Quinta da Regaleria is located in Sintra, forty minutes outside of Lisbon. Trains run frequently from Lisbon's Rossio Train Station to Sintra Train Station.
From the train station, the easiest way to reach the palace is by taking the number 434 Circuito da Pena bus to Sintra Turismo stop. From there, it is a fairly short and beautiful uphill walk to the entrance to the palace's grounds. Conversely, from the Sintra Turismo stop, you can take the Villaexpress 435 bus directly to the palace grounds.
Plan to get to Quinta da Regaleria as early as possible. The grounds are stunning — full of obscure cultish symbols, underground grottos, an amazing multi-story initiation well, among other sites — but quickly become crowded, which does detract from the experience.
If you are seeing Quinta da Regaleria as part of seeing the rest of Sintra, this palace makes either a good first or last stop, as it is not serviced by the 434 Circuito da Pena bus, which makes stops at most of the other major sites.
It was at the bottom of the Initiation Well that the magical grandeur of Quinta da Regaleira fully struck. At its base — reachable through a network of grottos spanning across the entirety of the palace's estate — was a perfectly rounded marble slab decorated with the symbols of the Knights Templar and the Rosicrucians.
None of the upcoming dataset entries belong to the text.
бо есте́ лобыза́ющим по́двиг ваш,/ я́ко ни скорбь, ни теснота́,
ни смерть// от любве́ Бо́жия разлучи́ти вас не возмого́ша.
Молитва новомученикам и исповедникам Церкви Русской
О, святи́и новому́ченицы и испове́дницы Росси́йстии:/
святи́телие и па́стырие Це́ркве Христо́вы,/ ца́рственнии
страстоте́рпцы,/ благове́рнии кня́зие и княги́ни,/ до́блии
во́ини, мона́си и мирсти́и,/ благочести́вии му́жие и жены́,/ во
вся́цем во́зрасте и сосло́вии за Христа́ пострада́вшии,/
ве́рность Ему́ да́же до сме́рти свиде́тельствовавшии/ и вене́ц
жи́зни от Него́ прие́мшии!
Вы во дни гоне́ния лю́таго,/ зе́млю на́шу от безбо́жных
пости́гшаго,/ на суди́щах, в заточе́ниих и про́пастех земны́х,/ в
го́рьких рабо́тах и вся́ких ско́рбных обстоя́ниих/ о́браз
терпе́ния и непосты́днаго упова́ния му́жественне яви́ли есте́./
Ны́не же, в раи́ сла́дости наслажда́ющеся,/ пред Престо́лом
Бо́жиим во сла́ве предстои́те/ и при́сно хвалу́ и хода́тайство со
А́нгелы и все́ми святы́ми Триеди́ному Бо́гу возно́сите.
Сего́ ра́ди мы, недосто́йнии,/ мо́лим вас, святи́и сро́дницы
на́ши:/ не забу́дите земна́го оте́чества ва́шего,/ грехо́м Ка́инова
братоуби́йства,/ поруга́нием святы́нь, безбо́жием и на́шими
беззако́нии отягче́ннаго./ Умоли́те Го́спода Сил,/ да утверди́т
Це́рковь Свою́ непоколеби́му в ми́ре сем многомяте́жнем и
After the darkness of the caves, the well's base radiated brightness as sunlight poured down from an opening 88 feet above.
From the base, a moss-covered spiral staircase led the ten stories up to the surface where the well's exit suddenly transformed into a turret overlooking Quinta da Regaleira's grounds. Far below the turret lay visible the carefully manicured Waterfall Lake, the paving stones across it, and the entrance to the grotto network; above us, the palatial grounds sloped uphill to become more thickly forested and primal.
Outside of the Initiation Well, the grounds of Quinta de Regaleira sprawled out in a dense array of mystical structures that seemed to sprout of the park's own natural outgrowths. Largely designed and built in the early 1900s, the palace includes a wide array of cultic symbols and styles; throughout the palace and its grounds are alleged symbolic callbacks to alchemy, the Masons, the Knights Templar, and the mystical Rosicrucian movement.
Then again, this isn't all that surprising when you consider that one of the main draws of the palace is literally called "the Initiation Well," which was used for Tarot initiation ceremonies.
Arriving early in the morning and entering the ground's as some of the first guests of the day, the park's mixture of extreme Gothic grandeur, primal natural beauty, and (the early morning) emptiness, made me feel as if I had stumbled into the castle grounds from Beauty and the Beast. Point being, if you have the good fortune of beating other tourists to the palace, it feels like one of the most magical places on earth.